Uluslararası Adalet Divanı, iklim değişikliğiyle mücadelede devletlerin uluslararası hukuk çerçevesinde sorumlulukları olduğunu belirten tarihi bir görüş açıkladı. Bu kararda özellikle gelişmiş ülkelerin sera gazı emisyonlarını azaltma yükümlülüğüne dikkat çekilirken, iklim krizinden etkilenen ülkelerin tazminat talep etme haklarının önü açılabilecek. Birleşmiş Milletler’in en yüksek yargı organı olan Divan, Paris Anlaşması ve BM İklim Değişikliği Çerçeve Sözleşmesi gibi anlaşmaların sadece siyasi değil, hukuki bağlayıcılığa sahip olduğunu vurguladı. Buna göre, çevresel zararların sorumluları, zarar gören devletlere karşı tazminat yükümlülüğüyle karşı karşıya kalabilir.
Zengin ülkeler iklim değişikliğiyle mücadelede sorumluluk almalı
Mahkeme ayrıca sağlıklı, temiz ve sürdürülebilir bir çevrenin temel bir insan hakkı olduğunu ifade etti. Bu hak, devletlerin hem kendi sınırları içindeki hem de uluslararası alandaki çevresel etkileri için geçerli sayılacak. Kararda ülkelerin yalnızca kendi topraklarında değil, yetki alanlarındaki şirketlerin sebep olduğu emisyonlardan da sorumlu tutulabileceği belirtildi. Bu yaklaşım, sınır ötesi çevresel etkiler yaratan çok uluslu şirketlerin de hukuki sorumluluk kapsamına girebileceğine işaret ediyor.

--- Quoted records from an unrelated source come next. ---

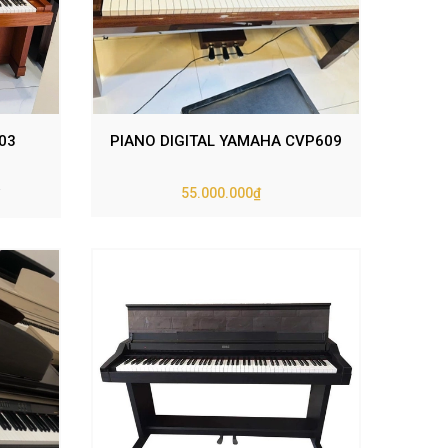
03
PIANO DIGITAL YAMAHA CVP609
55.000.000₫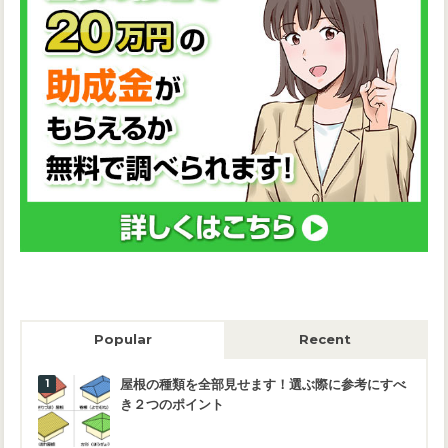
Popular
Recent
屋根の種類を全部見せます！選ぶ際に参考にすべ
き２つのポイント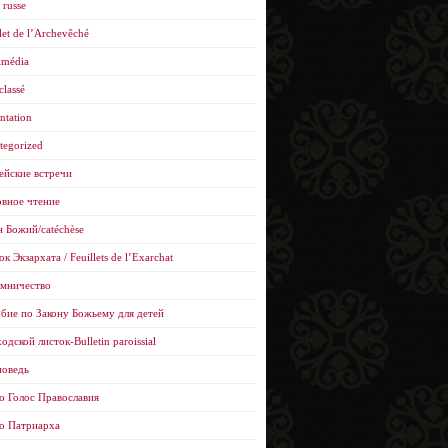
 russe
let de l’Archevêché
imédia
classé
ntation
tegorized
ейские встречи
вное чтение
н Божий/catéchèse
к Экзархата / Feuillets de l’Еxarchat
мничество
бие по Закону Божьему для детей
одской листок-Bulletin paroissial
оведь
о Голос Православия
о Патриарха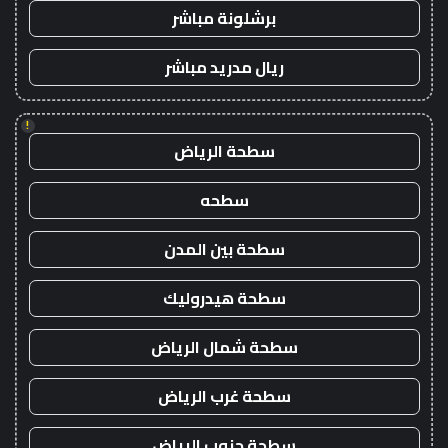
برشلونة مباشر
ريال مدريد مباشر
!
سطحة الرياض
سطحه
سطحة بين المدن
سطحة هيدروليك
سطحة شمال الرياض
سطحة غرب الرياض
سطحة جنوب الرياض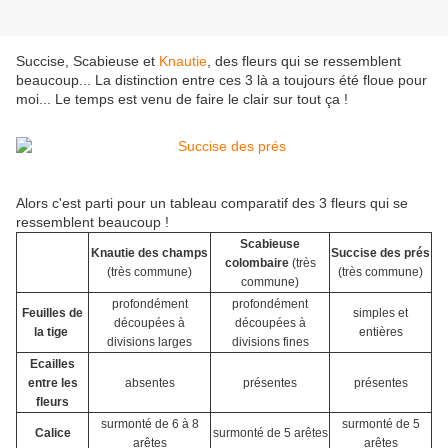
Succise, Scabieuse et
Knautie
, des fleurs qui se ressemblent
beaucoup... La distinction entre ces 3 là a toujours été floue pour
moi... Le temps est venu de faire le clair sur tout ça !
Alors c'est parti pour un tableau comparatif des 3 fleurs qui se
ressemblent beaucoup !
Scabieuse
Knautie des champs
Succise des prés
colombaire
(très
(très commune)
(très commune)
commune)
profondément
profondément
Feuilles de
simples et
découpées à
découpées à
la tige
entières
divisions larges
divisions fines
Ecailles
entre les
absentes
présentes
présentes
fleurs
surmonté de 6 à 8
surmonté de 5
Calice
surmonté de 5 arêtes
arêtes
arêtes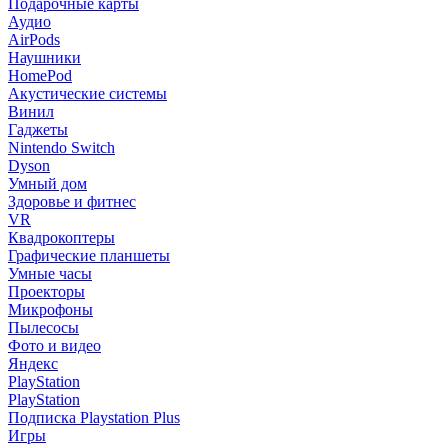
Подарочные карты
Аудио
AirPods
Наушники
HomePod
Акустические системы
Винил
Гаджеты
Nintendo Switch
Dyson
Умный дом
Здоровье и фитнес
VR
Квадрокоптеры
Графические планшеты
Умные часы
Проекторы
Микрофоны
Пылесосы
Фото и видео
Яндекс
PlayStation
PlayStation
Подписка Playstation Plus
Игры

UAD’nin bu görüşü bağlayıcı olmasa da uluslararası hukuk açısından emsal teşkil etme niteliğinde bulunuyor. Hukuk uzmanları, kararın özellikle küçük ada devletleri ve gelişmekte olan ülkelerin büyük sera gazı yayıcılarına karşı dava açabilmesinin önünü açabileceğini dile getiriyor. BM Genel Sekreteri António Guterres kararı, gezegenin geleceği, iklim adaleti ve gençlerin mücadelesi açısından önemli bir zafer olarak nitelendirirken, kararda etkili olan Pasifik ülkesi Vanuatu da bunun iklim adaleti için tarihi bir adım olduğunu vurguladı.
https://futureflow.life/litvanya-enerji-depolama-alaninda-gaza-basiyor/
Öte yandan, ABD, Çin ve Rusya gibi büyük emisyon kaynakları karara temkinli yaklaşarak, ulusal iklim planlarının yeterli olduğunu ve yeni bağlayıcı yükümlülüklerin mevcut uluslararası müzakereleri zorlaştırabileceğini savundu.